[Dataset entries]
=== Section Start ===

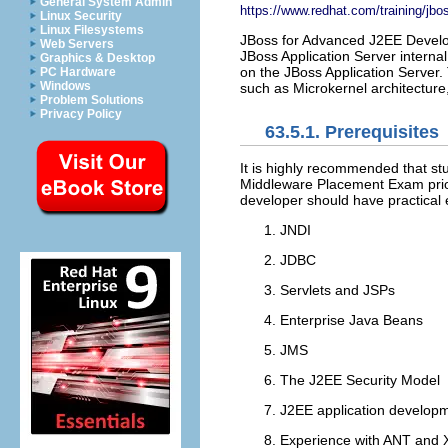
General System Admin
https://www.redhat.com/training/jb
Linux Security
Linux Filesystems
JBoss for Advanced J2EE Develop
Web Servers
JBoss Application Server interna
Graphics & Desktop
on the JBoss Application Server.
PC Hardware
Windows
such as Microkernel architecture,
Problem Solutions
Privacy Policy
63.5.1. Prerequisites
It is highly recommended that s
Middleware Placement Exam prior
developer should have practical e
JNDI
JDBC
Servlets and JSPs
Enterprise Java Beans
JMS
The J2EE Security Model
J2EE application developm
Experience with ANT and X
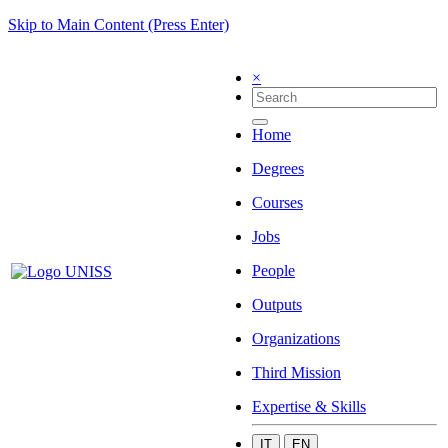
Skip to Main Content (Press Enter)
×
Home
Degrees
Courses
Jobs
People
Outputs
Organizations
Third Mission
Expertise & Skills
IT
EN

=== Section End ===

§ Assignment
Which lines in the records contain the string "JBoss"? Copy each of those lines.

§ Solution for this problem
JBoss for Advanced J2EE Develop
JBoss Application Server interna
on the JBoss Application Server.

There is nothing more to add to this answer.